Он спал — но она его не видела. Грузно лежал рядом — но она его не видела. Она слушала, как он дышит. Кожа по всему ее телу восставала, покрываясь пупырышками возмущения. Она отвергла его и отвергнет снова; она беспомощно оглядела свое тело, понимая, что не может уйти от него — даже в сон. Она не в состоянии была расслабиться, даже когда он засыпал. Она уже и не помнила, как расслаблялась в прошлом.

Она лежала без сна.

Она понимала, что в мире ничто не спит — не спит вся вселенная; тут уж ничего не поделаешь.

Всей кожей она противилась ему — неподатливая, скучная, жесткая, на нее накатывал озноб, словно она стояла на ветру, а внутри она чувствовала учащенную пульсацию, что — то нудно, злобно билось, все мускулы болели. И ничто не способно это разрядить. Ей было ненавистно это напряжение, это требование плоти, а удовлетворить его она не могла, никак. Она не могла плакать. Даже лицо у нее было жаркое, сухое и замкнутое. Она губила мужа, но плакать не могла.

Однажды он сказал:

— Мне кажется, что у тебя жар, Элина. Ты что — заболела?

— Нет. Я не знаю. Не знаю, — сказала она.

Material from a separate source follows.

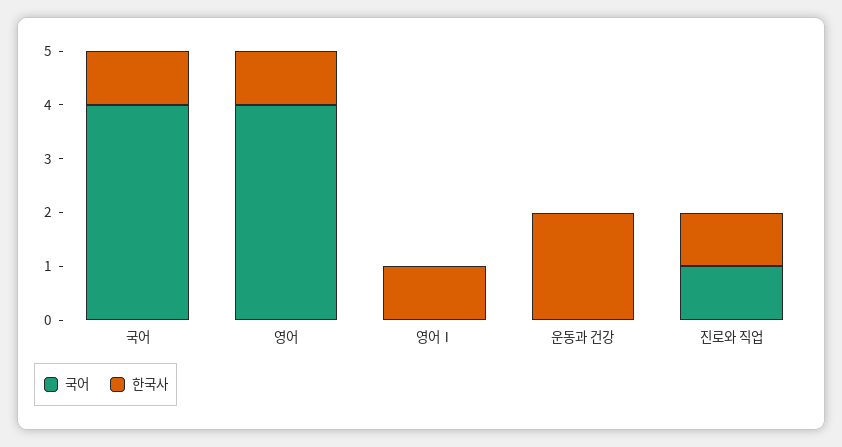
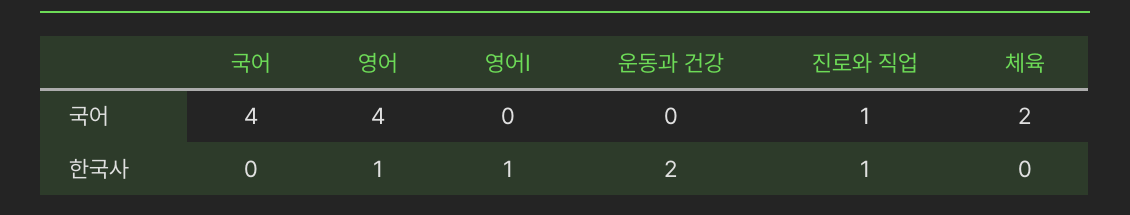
한국사, 국어: 1 -> 0
국어, 체육: none -> 2
한국사, 체육: none -> 0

Она любила этого человека как нечто неотделимое от своей жизни — как своего мужа. Она была обязана ему, принадлежала ему духовно, и, однако же, физически он неизменно вызывал у нее удивление, чуть ли не отвращение даже самыми невинными своими жестами, тем, как он касался ее — в ходе разговора, беседы. Она сразу вся напрягалась, она чувствовала, как опасно близка она к тому, чтобы с отвращением отодвинуться от него. Что между нами теперь общего? Что?..

Брак? Муж?

Она любила его за долготерпение, за его бесконечную занятость и за сложность его жизни, которой она не понимала; она любила его за то, что он существует, за самый факт его существования. Когда звонил телефон и он отвечал… это казалось чудом, событием в безликой, сонной жизни дома, которое она, Элина, никогда не могла бы породить. И, однако же, ей трудно было проявить к этому интерес. Несколько раз в неделю Марвин улетал в Нью — Йорк — иногда только на вторую половину дня, — чтобы побеседовать со своими коллегами, или клиентами, или с юристами, занимавшимися его собственными налоговыми проблемами: он выиграл процесс в налоговом суде, но через несколько дней Управление внутренних доходов поставило под сомнение, правильно ли он заплатил налог с части заработков в 1970 году, и дело потребовало такого количества определений, состоящих из стольких слов и фраз, что работающим на него специалистам по налогообложению пришлось нанять целую команду из пяти человек, знатоков в этой конкретной области налогового закона. Он старается, сказал Марвин Элине, свести к минимуму свою работу дома: он хочет быть с нею, хочет помочь ей пройти этот тяжелый период в ее жизни.